PAGE EXCERPT –

Non-Tangent Circles, Line Tangent to One of Them

Steps

1. We choose the reference circle for the inversion. Its center is selected as the point of tangency between the line and the circle.
2. We apply circular inversion to the given objects. A circle passing through the center of the reference circle is mapped to a line. The given line is invariant under the inversion.
3. We look for circles tangent to the transformed objects: two parallel lines and a circle. The problem is solved using loci of points with specific properties. The four circles found are the images of the solution circles to the original problem.
4. The images of the remaining two solutions are the tangents to the transformed circle. These tangents are parallel to the given line.
5. All images of the found solutions are mapped back using circular inversion.
6. The problem has six solutions.

Steps

1. The centers of circles tangent to a given circle and its tangent line at their point of tangency lie on a line perpendicular to the tangent, passing through the point of tangency.
2. The centers of circles tangent to a given circle and its tangent line, but not at the point of tangency, lie on a parabola. The focus of the parabola is the center of the circle. The directrix is a line parallel to the given line. The distance between these parallel lines equals the radius of the given circle.

EXERCISE REQUIREMENTS –
1) In the page on non-tangent circles, rewrite the passage from "4. The images" up to and including "the given circle.", switching "parabola" to "curve".
2) List every count of circles or solutions that the page on non-tangent circles states, giving each number with what it counts.
3) Carry the page on non-tangent circles forward from its final sentence with a few sentences in the same style.

MATERIAL SHOWN –

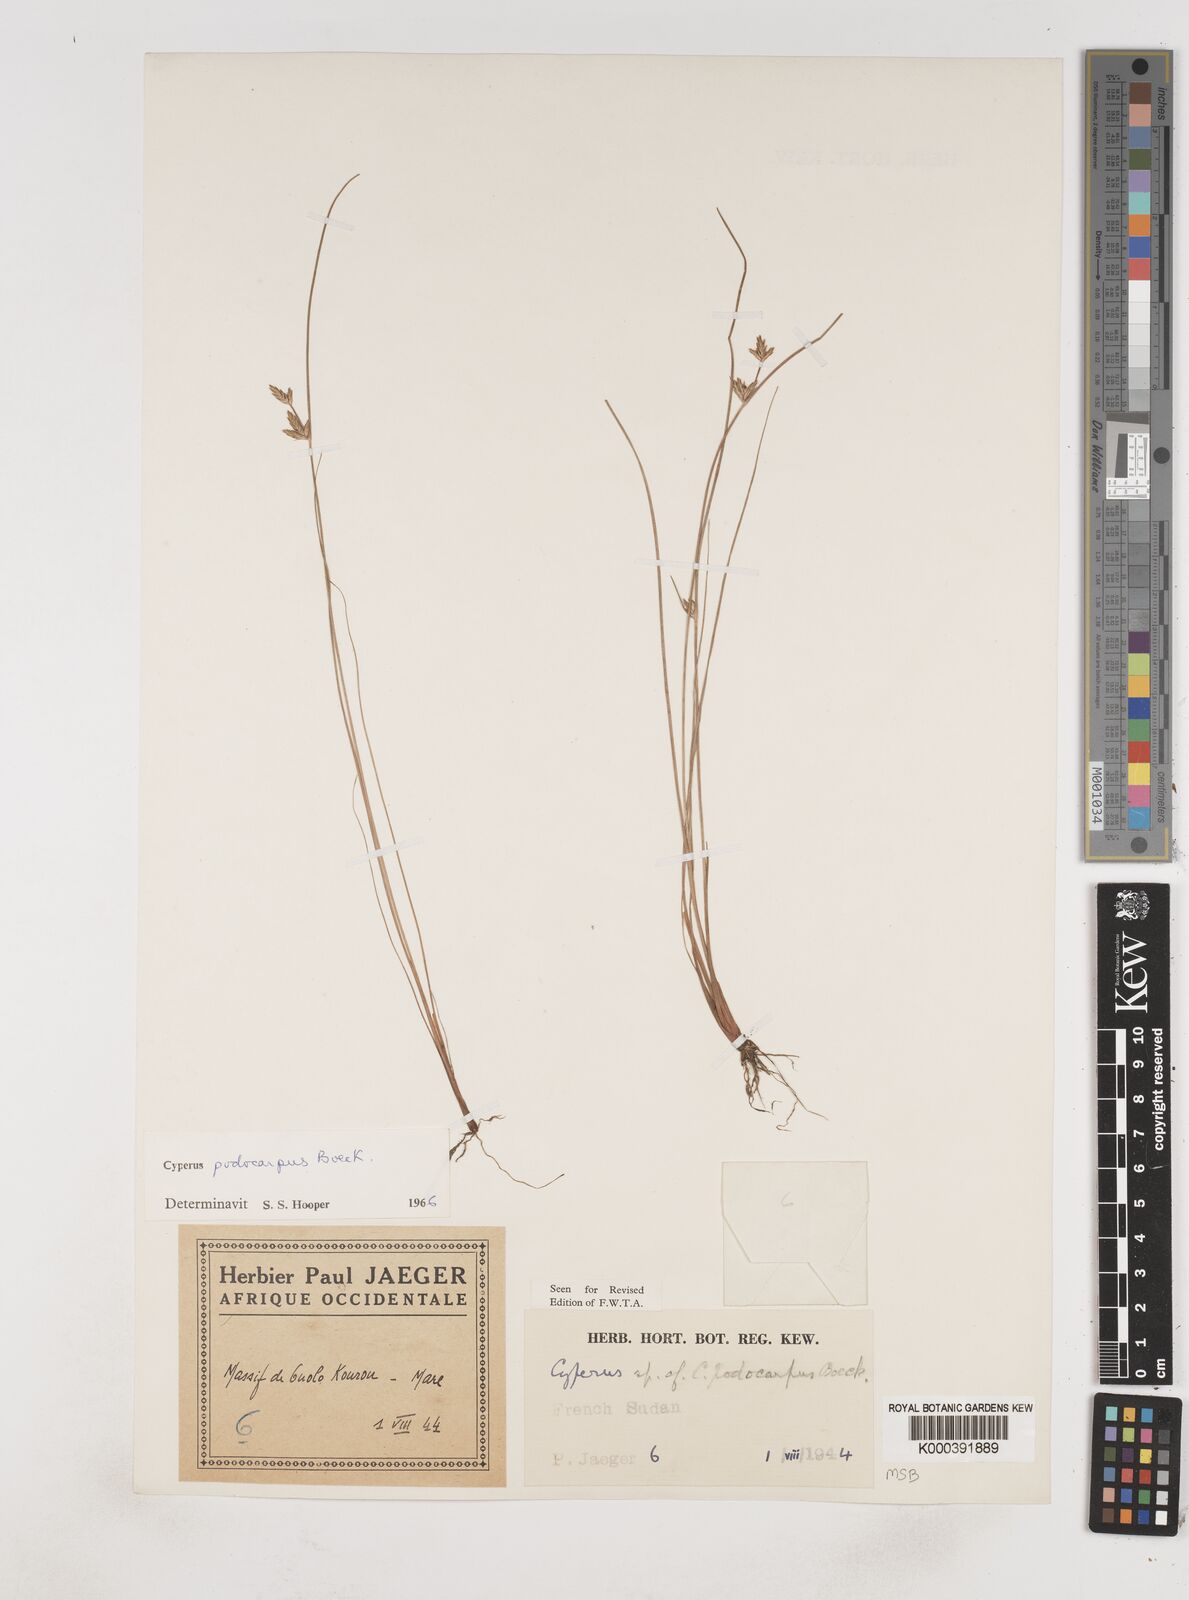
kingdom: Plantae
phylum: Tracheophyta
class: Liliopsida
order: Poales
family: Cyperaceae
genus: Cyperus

--

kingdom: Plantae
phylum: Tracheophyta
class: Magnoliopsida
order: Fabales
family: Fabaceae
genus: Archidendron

==

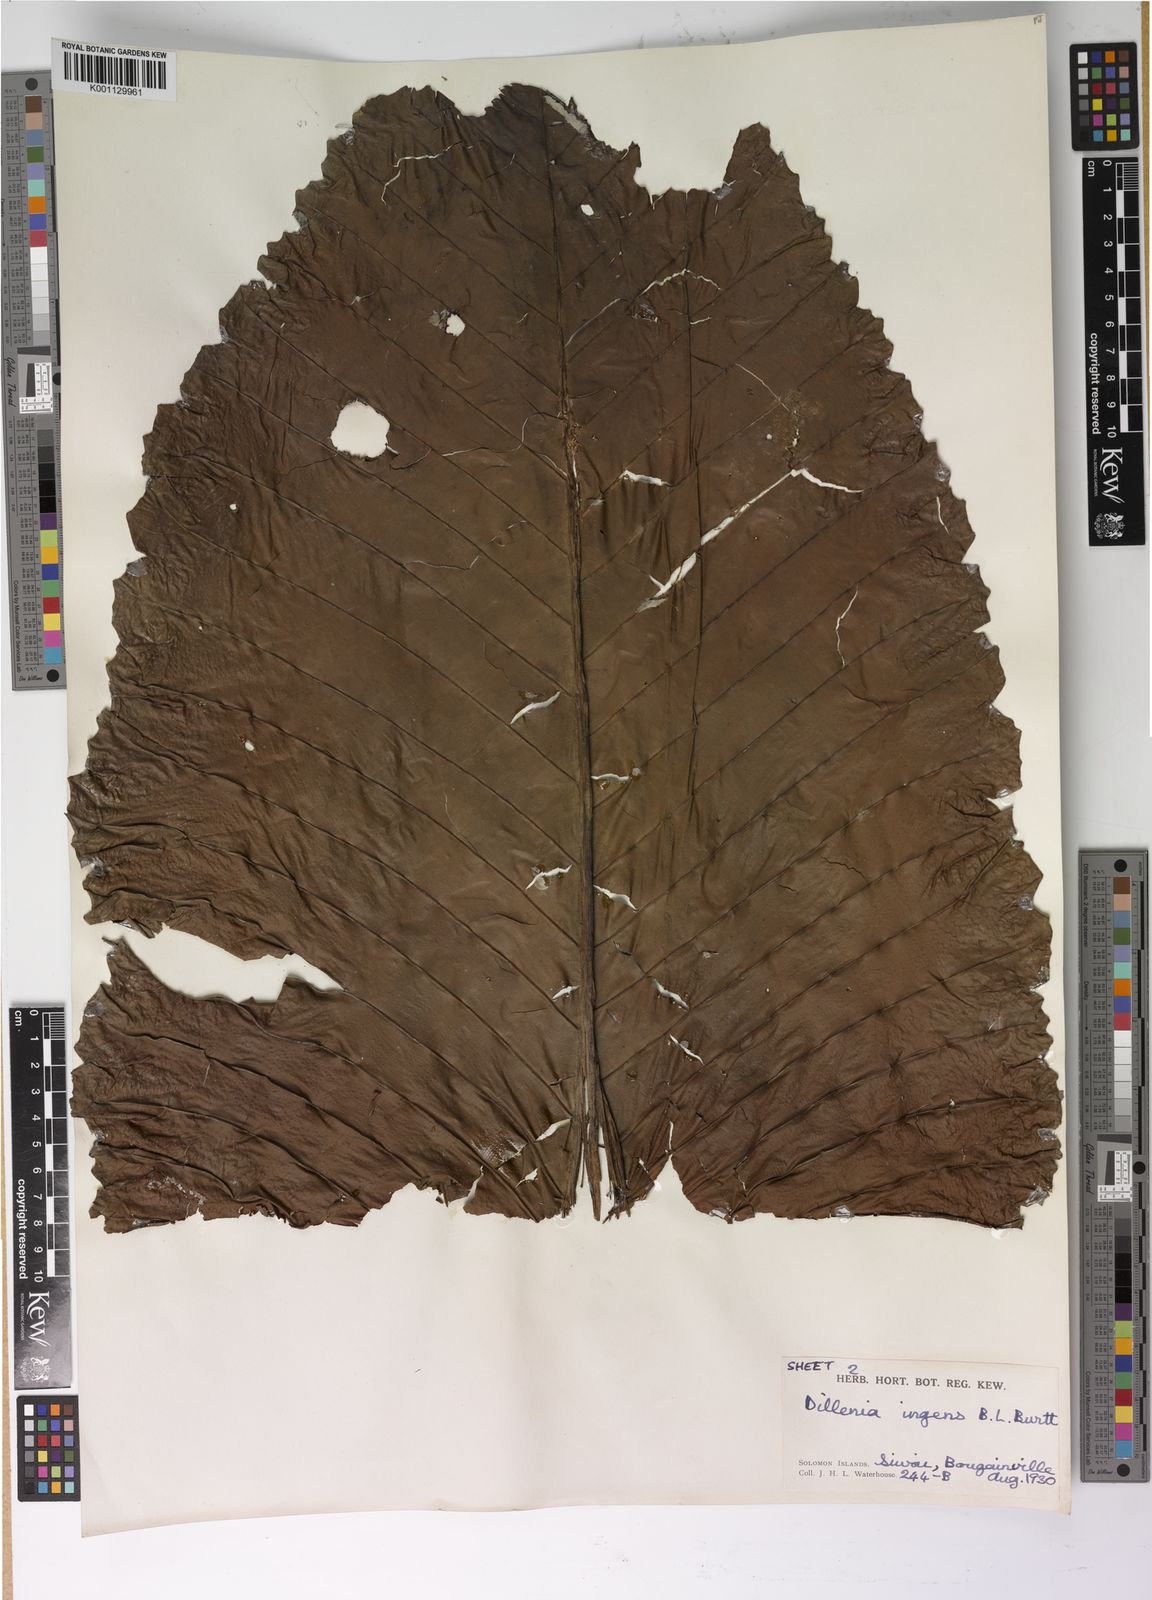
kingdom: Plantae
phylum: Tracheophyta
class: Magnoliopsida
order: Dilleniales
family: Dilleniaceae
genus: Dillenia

ANSWERS GIVEN –
1)
4. The images of the remaining two solutions are the tangents to the transformed circle. These tangents are parallel to the given line.
5. All images of the found solutions are mapped back using circular inversion.
6. The problem has six solutions.

Steps

1. The centers of circles tangent to a given circle and its tangent line at their point of tangency lie on a line perpendicular to the tangent, passing through the point of tangency.
2. The centers of circles tangent to a given circle and its tangent line, but not at the point of tangency, lie on a curve. The focus of the curve is the center of the circle. The directrix is a line parallel to the given line. The distance between these parallel lines equals the radius of the given circle.

2)
- Four: the circles found that are the images of the solution circles to the original problem
- Two: the remaining solutions, whose images are the tangents to the transformed circle
- Six: the total number of solutions to the problem

3)
3. The centers of all circles tangent to both given circles lie on a pair of hyperbolas. Their foci are the centers of the given circles. To construct the hyperbolas, we need at least one point on each. We draw a line connecting the centers of the two circles. On this line lie the centers of circles whose points of tangency with the given circles lie on a single line. These are the intersections of the drawn line with the given circles. Points on the hyperbolas are then the midpoints of segments defined by these intersection points.
4. We construct hyperbolas with foci at the centers of the given circles passing through the found points.
5. The centers of circles tangent to all three given objects lie at the intersections of the parabola, the perpendicular line, and both hyperbolas. However, some of these intersection points are not centers of solution circles. This occurs when one curve contains centers of circles internally tangent to the given circle, and another contains those externally tangent to it (or vice versa).
6. The problem has six solutions.